Knowing this, our first order of business ought not to be choosing our destination port, but making sure the crewmembers have shared values about how we're going to work together on the ship. We don't want to discover we have the ingredients for a mutiny in place after we've already set sail.

In Good to Great, Jim Collins explains that the companies that made the transition from good to great focused first on who (alignment), then what (vision). Getting the right people on the bus first was more important than having the right business strategy. As he put it, in a great organization, people want to be on the bus because of who else is on it. Or, to say it another way: it's about the journey, not the destination.
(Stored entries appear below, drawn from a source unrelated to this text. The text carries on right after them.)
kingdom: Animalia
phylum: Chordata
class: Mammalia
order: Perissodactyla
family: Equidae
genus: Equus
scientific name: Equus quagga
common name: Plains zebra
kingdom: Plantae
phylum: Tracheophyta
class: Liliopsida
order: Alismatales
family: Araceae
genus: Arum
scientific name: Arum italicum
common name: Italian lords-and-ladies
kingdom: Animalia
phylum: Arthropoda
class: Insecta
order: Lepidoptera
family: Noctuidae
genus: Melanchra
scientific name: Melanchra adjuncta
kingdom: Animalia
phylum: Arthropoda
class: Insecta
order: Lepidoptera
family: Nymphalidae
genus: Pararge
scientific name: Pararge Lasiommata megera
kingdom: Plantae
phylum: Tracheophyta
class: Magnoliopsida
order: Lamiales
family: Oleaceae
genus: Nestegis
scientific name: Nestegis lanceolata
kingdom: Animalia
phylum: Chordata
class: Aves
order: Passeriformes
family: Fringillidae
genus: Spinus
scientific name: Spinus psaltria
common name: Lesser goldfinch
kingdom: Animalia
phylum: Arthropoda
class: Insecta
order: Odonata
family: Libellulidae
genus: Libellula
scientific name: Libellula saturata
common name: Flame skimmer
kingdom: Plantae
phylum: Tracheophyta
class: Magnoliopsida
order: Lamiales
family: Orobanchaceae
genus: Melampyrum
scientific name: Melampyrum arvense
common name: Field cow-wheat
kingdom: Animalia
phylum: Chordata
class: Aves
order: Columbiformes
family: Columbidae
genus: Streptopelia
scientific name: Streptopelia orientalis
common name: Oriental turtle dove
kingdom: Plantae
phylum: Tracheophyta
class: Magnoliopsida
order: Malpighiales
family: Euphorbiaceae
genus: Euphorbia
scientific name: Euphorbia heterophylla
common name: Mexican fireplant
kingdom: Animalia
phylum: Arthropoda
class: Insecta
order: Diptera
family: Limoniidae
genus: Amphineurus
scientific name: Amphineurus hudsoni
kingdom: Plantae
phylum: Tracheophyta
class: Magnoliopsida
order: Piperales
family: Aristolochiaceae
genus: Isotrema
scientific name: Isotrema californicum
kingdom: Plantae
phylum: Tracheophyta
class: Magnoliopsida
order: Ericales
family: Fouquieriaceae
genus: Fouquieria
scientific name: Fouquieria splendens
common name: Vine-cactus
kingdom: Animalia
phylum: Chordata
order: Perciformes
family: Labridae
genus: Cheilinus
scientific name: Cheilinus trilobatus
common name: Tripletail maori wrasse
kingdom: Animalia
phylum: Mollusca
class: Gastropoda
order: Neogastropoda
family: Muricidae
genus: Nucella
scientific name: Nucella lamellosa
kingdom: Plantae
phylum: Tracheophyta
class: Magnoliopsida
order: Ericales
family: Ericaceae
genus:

One thing (among many) that differentiates strategic alignment methodology from strategic planning methodology is keeping in the forefront “who, then what.” This means before even coming up with strategy, first examining whether we have alignment in relation to how we work together.

In my post Beyond The Plan: A New Approach to Strategic Leadership I offered a well-known quote often attributed to Peter Drucker: "Culture eats strategy for breakfast." And proferred that, like individuals, organizations have personalities, which we commonly refer to as "organizational culture."
How often do strategic planning efforts fail due to lack of execution, organizational culture, etc.? Afterwords, leaders wring their hands trying to figure out how they could have better communicated the vision, overcome the cultural hurdles and employee attitudes about the strategy. They engage in futile "change management" exercises, etc.

The problem is they’re trying to “reverse engineer” the personality and unwritten rules of the organization, taking apart what they have, trying to rebuild it to fit the vision. That’s hard work -- quite often futile -- and I’m not a fan of working harder, but working smarter.

The reason we want to take time to clarify organizational culture -- the rules of engagement --first, then align vision to organizational culture is 1) it's a lot less work and 2) people will intuitively act in alignment with the vision if it aligns with the culture. In other words, they will act in alignment with organizational vision and strategy automatically if they're aligned with "the way we do things."

If "the way we do things" is destructive or dysfunctional, before attempting vision, leaders need to work on building the aspirational culture.